Current Status (October 2025)

  • Latest Reading (08/02/2025): 5.60 log10 copies/mL
  • Trend: Elevated levels, increasing from summer lows
  • Context: HIGH wastewater activity across California

Historical Peaks

  • Highest Peak: 17.73 log10 copies/mL (Week ending 01/06/2024)
  • Summer 2024 Peak: 15.25 log10 copies/mL (Week ending 08/03/2024)
  • Recent Low: 1.60 log10 copies/mL (Week ending 03/15/2025)

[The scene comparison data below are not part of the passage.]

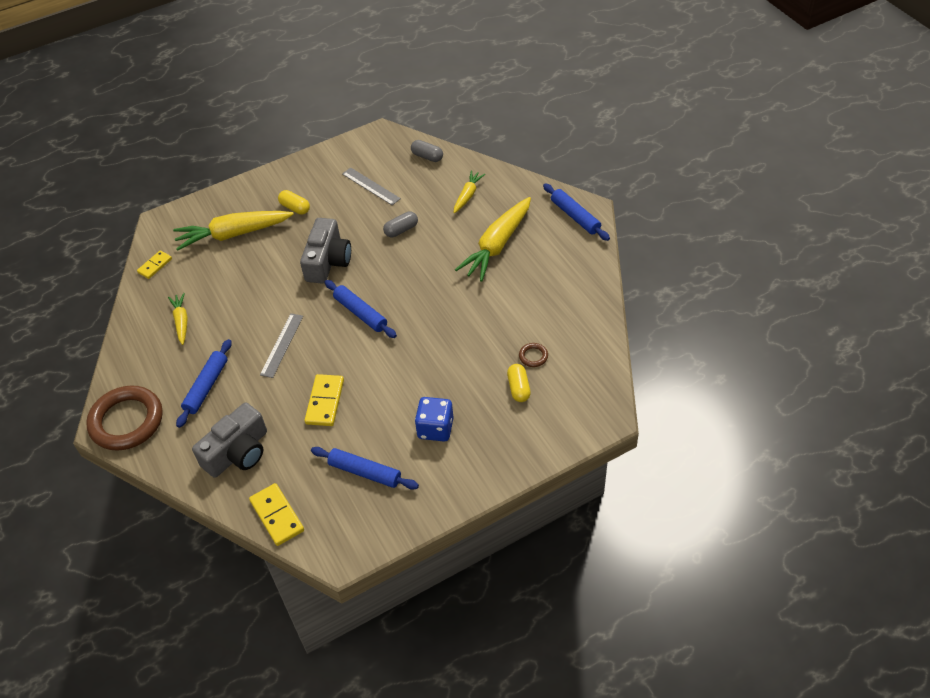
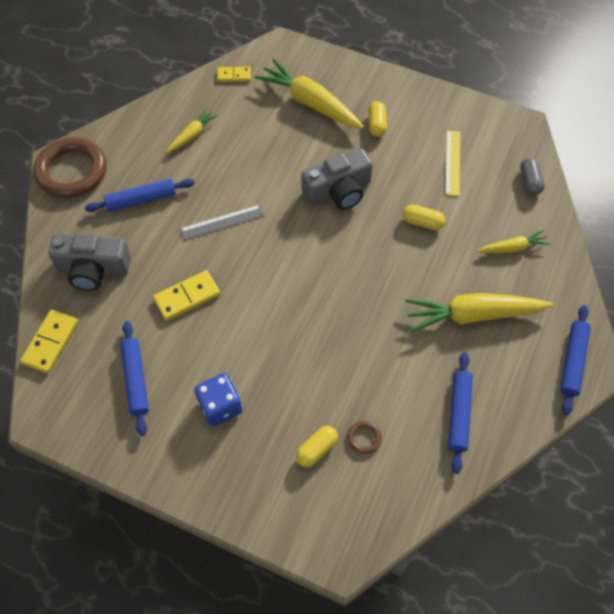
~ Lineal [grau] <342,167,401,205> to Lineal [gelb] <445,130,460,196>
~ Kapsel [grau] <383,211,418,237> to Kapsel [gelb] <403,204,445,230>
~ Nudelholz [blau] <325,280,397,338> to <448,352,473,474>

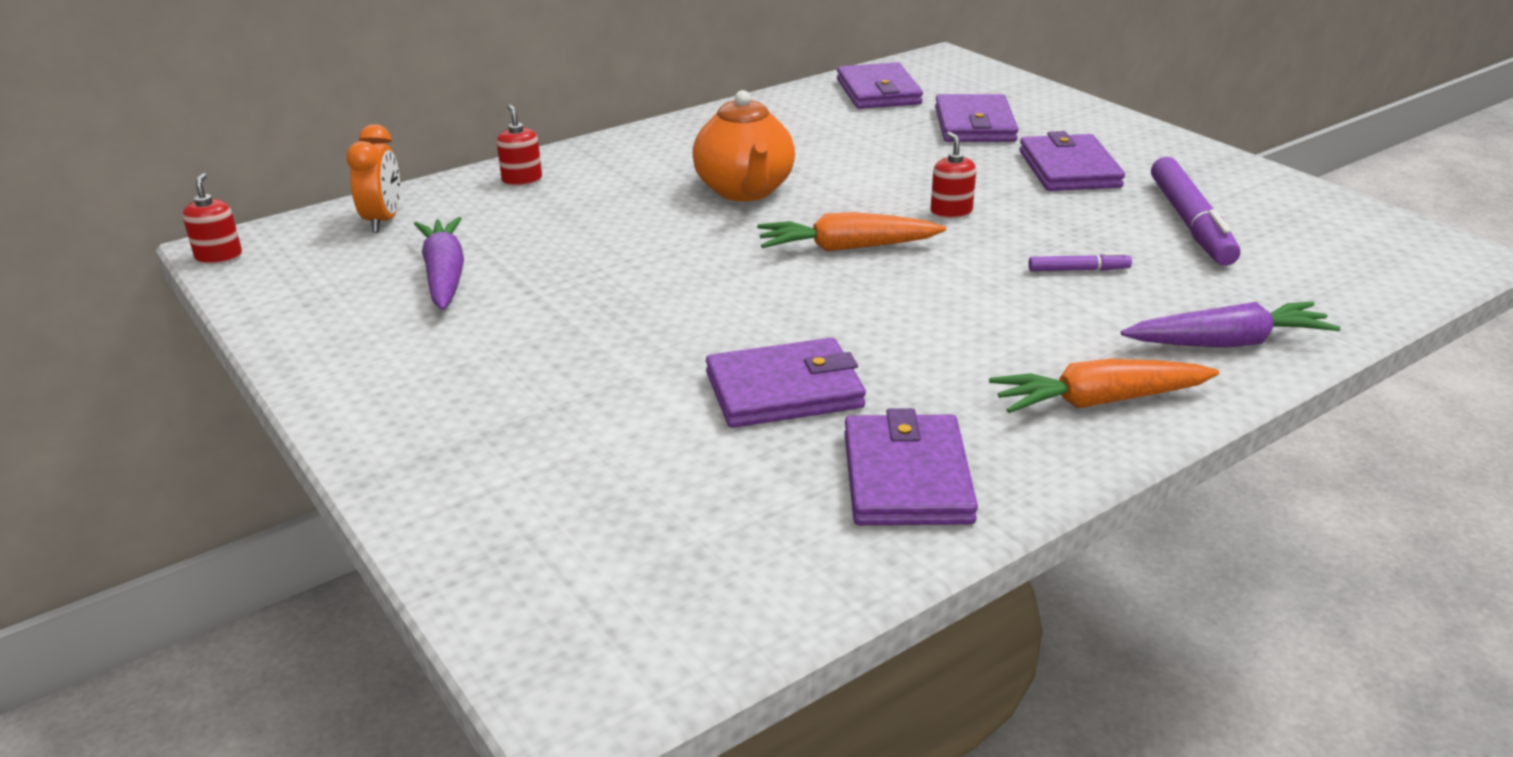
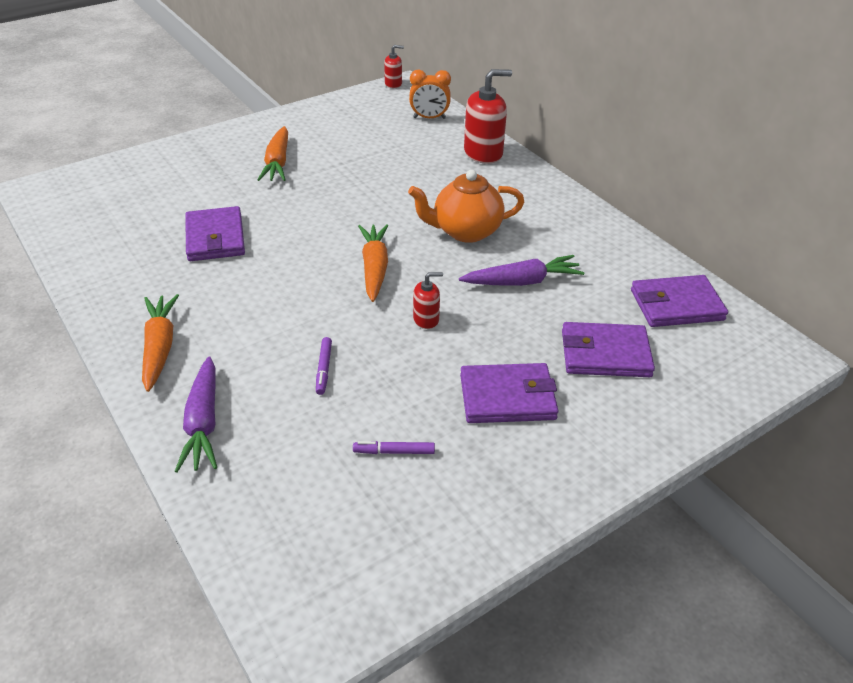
~ Seifenspender [rot] <497,105,542,186> = <464,69,512,164> x1.91
~ Filzstift [lila] <1151,157,1240,266> = <353,441,435,454> x0.47
~ Karotte [lila] <414,217,464,310> to <459,255,585,286>
- Geldbörse [lila] <844,408,978,525>
+ Karotte [orange] <257,126,288,181>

Wastewater as Leading Indicator

  • Wastewater surveillance typically shows trends 4-7 days before clinical testing
  • Population-level surveillance (not individual detection)
  • Captures symptomatic, asymptomatic, and unreported cases

Data Sources & Alternative Access

Primary Sources

  1. California CHHS Open Data Portal: https://data.chhs.ca.gov/
  2. CDC NWSS Public Dataset: https://data.cdc.gov/Public-Health-Surveillance/NWSS-Public-SARS-CoV-2-Wastewater-Metric-Data/2ew6-ywp6
  3. WastewaterSCAN (Historical): https://data.wastewaterscan.org/ (Note: Scaled back Bay Area sampling mid-2024)

API Access

  • Socrata API: Available via data.cdc.gov and data.chhs.ca.gov
  • Format: JSON, CSV, XML
  • Query Language: SoQL (Socrata Query Language)

Usage Notes

Data Quality

  • Sampling Frequency: 1-3 times per week per site
  • Reporting: Weekly aggregated data
  • Completeness: Some gaps during equipment maintenance or sampling issues
  • Reliability: High - multiple redundant sites across region

Interpretation Guidelines

  1. Trend Over Absolute Value: Focus on directional changes, not single readings
  2. Compare Within Dataset: Log scale means multiplicative changes
  3. Seasonal Context: Consider flu season and holiday patterns
  4. Population Normalized: Data adjusted for wastewater flow and served population

Claims Supported:

  • Wastewater surveillance as early warning system for disease outbreaks
  • Population-level health monitoring effectiveness

Problems Addressed:

  • Real-time disease surveillance challenges
  • Underreporting in clinical testing systems

Solutions Enabled:

  • Public health decision-making based on ground-truth data
  • Trend analysis for resource allocation

Data Processing Notes

The accompanying CSV file (COVID-Wastewater-SF-Bay-Area-2023-2025.csv) contains:

  • California statewide aggregated data from CDPH
  • Weekly readings from July 2023 through August 2025
  • Log10 transformed viral concentration values
  • ISO date format conversion for compatibility

References

  1. CDPH COVID-19 Wastewater Surveillance: https://www.cdph.ca.gov/Programs/CID/DCDC/Pages/COVID-19/CalSuWers-Dashboard.aspx
  2. CDC NWSS: https://www.cdc.gov/nwss/
  3. WastewaterSCAN: https://www.wastewaterscan.org/
  4. Marin County Wastewater Monitoring: https://www.marinhhs.org/covid-19-wastewater

Dataset Purpose: Provide ground-truth, authoritative COVID-19 surveillance data for the San Francisco Bay Area to support public health analysis, trend monitoring, and informed decision-making.